Ayer escuché el testimonio de una joven boliviana que decía que ella se arrodillaba sólo ante Cristo –y no ante ningún líder político, incluido Evo- porque sólo Él se había dejado coronar de espinas por amor a ella. Después oí a un joven panameño, que contaba cómo sus amigos le habían dejado de invitar a las fiestas tras su encuentro con Cristo, lo duro que le resultó y la opción que hizo por asumir ese tipo de nuevo martirio. Más tarde vino el testimonio de un muchacho polaco que había logrado salir del nihilismo, de la apatía, y había recuperado la fe de sus mayores gracias a unos buenos amigos.

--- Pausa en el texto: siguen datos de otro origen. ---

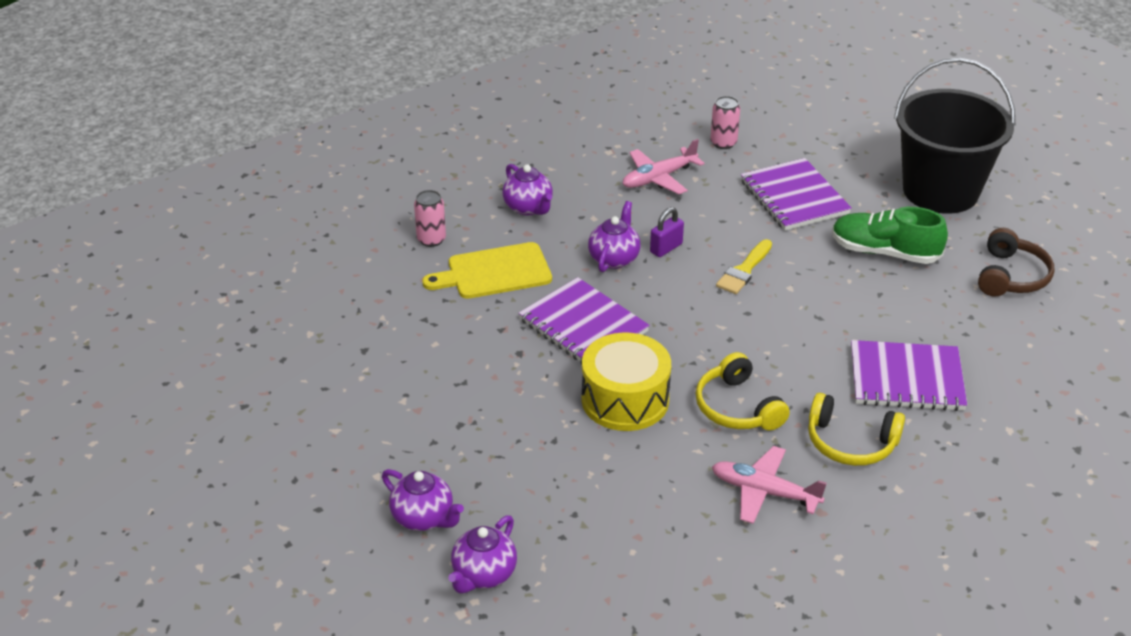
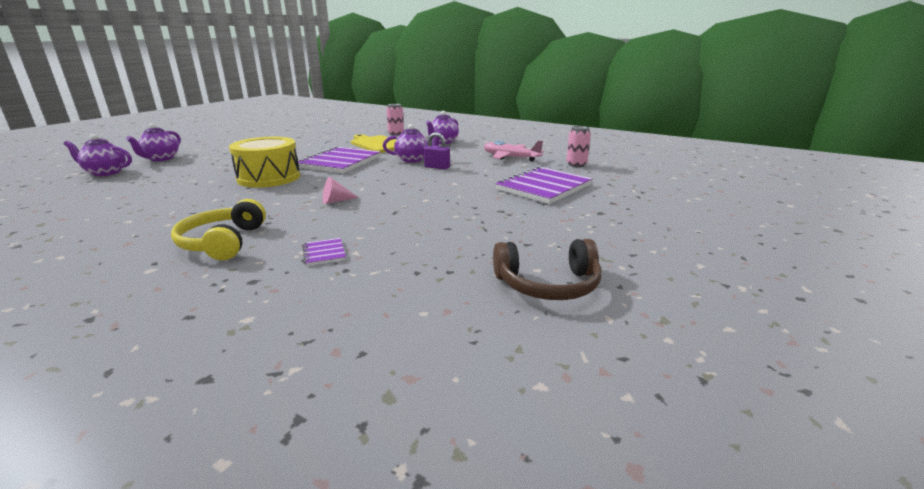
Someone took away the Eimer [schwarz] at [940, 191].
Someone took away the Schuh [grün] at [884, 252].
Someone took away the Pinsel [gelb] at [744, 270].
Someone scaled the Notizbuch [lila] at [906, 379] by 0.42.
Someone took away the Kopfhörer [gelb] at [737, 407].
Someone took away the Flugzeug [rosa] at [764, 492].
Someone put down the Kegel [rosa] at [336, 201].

Llevo así varios días, dejándome catequizar por jóvenes de distintos países, lenguas, culturas y colores que han venido a Madrid a poner en común no sólo su experiencia de fe –tan ejemplar en un mundo que se les ha vuelto especialmente hostil- sino sobre todo su esperanza. Ellos no sólo creen en Dios, sino que están convencidos de que este mundo que se cae a pedazos a su alrededor tiene solución y que esa solución pasa por Cristo. Estos jóvenes que llenan Madrid son, ciertamente, el corazón y el orgullo de la Iglesia. Pero son también la esperanza del mundo, la esperanza de una sociedad que los ha maltratado, los ha acosado y que, sin embargo, ahora se empieza a dar cuenta de que los necesita. Sin ellos, sin el Dios que les sostiene, no hay futuro.